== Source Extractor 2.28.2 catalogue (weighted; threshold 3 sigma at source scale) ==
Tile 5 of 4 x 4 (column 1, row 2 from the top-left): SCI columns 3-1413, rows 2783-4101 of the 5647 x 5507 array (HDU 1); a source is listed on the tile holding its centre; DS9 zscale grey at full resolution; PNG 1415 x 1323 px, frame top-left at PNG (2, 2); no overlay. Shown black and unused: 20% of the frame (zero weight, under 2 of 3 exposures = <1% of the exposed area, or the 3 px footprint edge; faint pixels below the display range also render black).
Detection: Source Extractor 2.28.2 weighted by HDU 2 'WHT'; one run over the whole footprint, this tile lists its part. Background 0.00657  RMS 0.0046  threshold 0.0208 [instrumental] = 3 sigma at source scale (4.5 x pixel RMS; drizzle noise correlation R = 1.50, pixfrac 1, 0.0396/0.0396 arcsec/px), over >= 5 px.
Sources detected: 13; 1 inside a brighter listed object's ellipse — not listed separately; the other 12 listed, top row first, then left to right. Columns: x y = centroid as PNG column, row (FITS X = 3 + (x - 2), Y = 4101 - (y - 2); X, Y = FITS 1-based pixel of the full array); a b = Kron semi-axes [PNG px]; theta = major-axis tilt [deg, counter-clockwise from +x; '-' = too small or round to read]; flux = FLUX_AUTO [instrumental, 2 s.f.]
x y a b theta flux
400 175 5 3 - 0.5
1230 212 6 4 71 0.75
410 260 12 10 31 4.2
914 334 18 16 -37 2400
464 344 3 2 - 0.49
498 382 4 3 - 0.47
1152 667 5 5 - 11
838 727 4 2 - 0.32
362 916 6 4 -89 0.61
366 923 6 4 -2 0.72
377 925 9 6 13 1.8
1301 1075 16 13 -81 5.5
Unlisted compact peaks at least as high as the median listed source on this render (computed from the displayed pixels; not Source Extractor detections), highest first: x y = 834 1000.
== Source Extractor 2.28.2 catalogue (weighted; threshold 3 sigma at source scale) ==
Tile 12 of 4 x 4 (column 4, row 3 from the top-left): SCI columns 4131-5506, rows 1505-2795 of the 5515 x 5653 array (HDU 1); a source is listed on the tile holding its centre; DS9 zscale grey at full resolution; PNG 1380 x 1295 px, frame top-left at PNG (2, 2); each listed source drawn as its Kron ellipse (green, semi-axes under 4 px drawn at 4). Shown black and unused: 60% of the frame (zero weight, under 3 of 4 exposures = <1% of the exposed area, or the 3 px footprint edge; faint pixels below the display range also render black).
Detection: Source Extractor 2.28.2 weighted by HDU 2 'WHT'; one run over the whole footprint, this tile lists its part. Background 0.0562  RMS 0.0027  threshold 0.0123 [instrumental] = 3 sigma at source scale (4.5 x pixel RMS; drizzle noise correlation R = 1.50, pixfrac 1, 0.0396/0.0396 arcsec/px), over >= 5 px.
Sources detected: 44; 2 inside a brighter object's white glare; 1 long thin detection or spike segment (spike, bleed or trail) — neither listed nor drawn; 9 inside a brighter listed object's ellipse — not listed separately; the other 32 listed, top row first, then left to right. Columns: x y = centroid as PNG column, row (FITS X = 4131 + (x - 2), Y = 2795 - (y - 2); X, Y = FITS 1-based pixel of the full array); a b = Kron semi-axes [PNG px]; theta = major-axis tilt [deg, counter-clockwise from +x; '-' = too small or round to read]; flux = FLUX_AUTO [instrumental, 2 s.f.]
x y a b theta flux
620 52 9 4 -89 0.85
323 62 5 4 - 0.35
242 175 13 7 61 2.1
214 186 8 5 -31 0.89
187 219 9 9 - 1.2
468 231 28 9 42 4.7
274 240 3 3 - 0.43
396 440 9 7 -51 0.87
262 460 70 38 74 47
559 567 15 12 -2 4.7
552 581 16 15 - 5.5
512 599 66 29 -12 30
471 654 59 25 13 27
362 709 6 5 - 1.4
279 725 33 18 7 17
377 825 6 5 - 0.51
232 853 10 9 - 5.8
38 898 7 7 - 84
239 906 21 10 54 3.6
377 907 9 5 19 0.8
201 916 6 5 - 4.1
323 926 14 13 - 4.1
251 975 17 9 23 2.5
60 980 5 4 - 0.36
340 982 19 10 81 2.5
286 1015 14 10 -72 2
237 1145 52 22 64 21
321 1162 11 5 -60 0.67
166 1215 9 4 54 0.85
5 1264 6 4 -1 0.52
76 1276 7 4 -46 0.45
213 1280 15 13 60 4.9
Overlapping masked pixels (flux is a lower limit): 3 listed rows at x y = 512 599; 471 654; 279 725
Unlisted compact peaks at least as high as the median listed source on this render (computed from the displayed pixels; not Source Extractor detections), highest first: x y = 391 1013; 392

## Challenge
Rewrite the items above, replacing "Source Extractor" with "SExtractor" wherever it occurs and changing nothing else.

## Output for this exercise
== SExtractor 2.28.2 catalogue (weighted; threshold 3 sigma at source scale) ==
Tile 5 of 4 x 4 (column 1, row 2 from the top-left): SCI columns 3-1413, rows 2783-4101 of the 5647 x 5507 array (HDU 1); a source is listed on the tile holding its centre; DS9 zscale grey at full resolution; PNG 1415 x 1323 px, frame top-left at PNG (2, 2); no overlay. Shown black and unused: 20% of the frame (zero weight, under 2 of 3 exposures = <1% of the exposed area, or the 3 px footprint edge; faint pixels below the display range also render black).
Detection: SExtractor 2.28.2 weighted by HDU 2 'WHT'; one run over the whole footprint, this tile lists its part. Background 0.00657  RMS 0.0046  threshold 0.0208 [instrumental] = 3 sigma at source scale (4.5 x pixel RMS; drizzle noise correlation R = 1.50, pixfrac 1, 0.0396/0.0396 arcsec/px), over >= 5 px.
Sources detected: 13; 1 inside a brighter listed object's ellipse — not listed separately; the other 12 listed, top row first, then left to right. Columns: x y = centroid as PNG column, row (FITS X = 3 + (x - 2), Y = 4101 - (y - 2); X, Y = FITS 1-based pixel of the full array); a b = Kron semi-axes [PNG px]; theta = major-axis tilt [deg, counter-clockwise from +x; '-' = too small or round to read]; flux = FLUX_AUTO [instrumental, 2 s.f.]
x y a b theta flux
400 175 5 3 - 0.5
1230 212 6 4 71 0.75
410 260 12 10 31 4.2
914 334 18 16 -37 2400
464 344 3 2 - 0.49
498 382 4 3 - 0.47
1152 667 5 5 - 11
838 727 4 2 - 0.32
362 916 6 4 -89 0.61
366 923 6 4 -2 0.72
377 925 9 6 13 1.8
1301 1075 16 13 -81 5.5
Unlisted compact peaks at least as high as the median listed source on this render (computed from the displayed pixels; not SExtractor detections), highest first: x y = 834 1000.
== SExtractor 2.28.2 catalogue (weighted; threshold 3 sigma at source scale) ==
Tile 12 of 4 x 4 (column 4, row 3 from the top-left): SCI columns 4131-5506, rows 1505-2795 of the 5515 x 5653 array (HDU 1); a source is listed on the tile holding its centre; DS9 zscale grey at full resolution; PNG 1380 x 1295 px, frame top-left at PNG (2, 2); each listed source drawn as its Kron ellipse (green, semi-axes under 4 px drawn at 4). Shown black and unused: 60% of the frame (zero weight, under 3 of 4 exposures = <1% of the exposed area, or the 3 px footprint edge; faint pixels below the display range also render black).
Detection: SExtractor 2.28.2 weighted by HDU 2 'WHT'; one run over the whole footprint, this tile lists its part. Background 0.0562  RMS 0.0027  threshold 0.0123 [instrumental] = 3 sigma at source scale (4.5 x pixel RMS; drizzle noise correlation R = 1.50, pixfrac 1, 0.0396/0.0396 arcsec/px), over >= 5 px.
Sources detected: 44; 2 inside a brighter object's white glare; 1 long thin detection or spike segment (spike, bleed or trail) — neither listed nor drawn; 9 inside a brighter listed object's ellipse — not listed separately; the other 32 listed, top row first, then left to right. Columns: x y = centroid as PNG column, row (FITS X = 4131 + (x - 2), Y = 2795 - (y - 2); X, Y = FITS 1-based pixel of the full array); a b = Kron semi-axes [PNG px]; theta = major-axis tilt [deg, counter-clockwise from +x; '-' = too small or round to read]; flux = FLUX_AUTO [instrumental, 2 s.f.]
x y a b theta flux
620 52 9 4 -89 0.85
323 62 5 4 - 0.35
242 175 13 7 61 2.1
214 186 8 5 -31 0.89
187 219 9 9 - 1.2
468 231 28 9 42 4.7
274 240 3 3 - 0.43
396 440 9 7 -51 0.87
262 460 70 38 74 47
559 567 15 12 -2 4.7
552 581 16 15 - 5.5
512 599 66 29 -12 30
471 654 59 25 13 27
362 709 6 5 - 1.4
279 725 33 18 7 17
377 825 6 5 - 0.51
232 853 10 9 - 5.8
38 898 7 7 - 84
239 906 21 10 54 3.6
377 907 9 5 19 0.8
201 916 6 5 - 4.1
323 926 14 13 - 4.1
251 975 17 9 23 2.5
60 980 5 4 - 0.36
340 982 19 10 81 2.5
286 1015 14 10 -72 2
237 1145 52 22 64 21
321 1162 11 5 -60 0.67
166 1215 9 4 54 0.85
5 1264 6 4 -1 0.52
76 1276 7 4 -46 0.45
213 1280 15 13 60 4.9
Overlapping masked pixels (flux is a lower limit): 3 listed rows at x y = 512 599; 471 654; 279 725
Unlisted compact peaks at least as high as the median listed source on this render (computed from the displayed pixels; not SExtractor detections), highest first: x y = 391 1013; 392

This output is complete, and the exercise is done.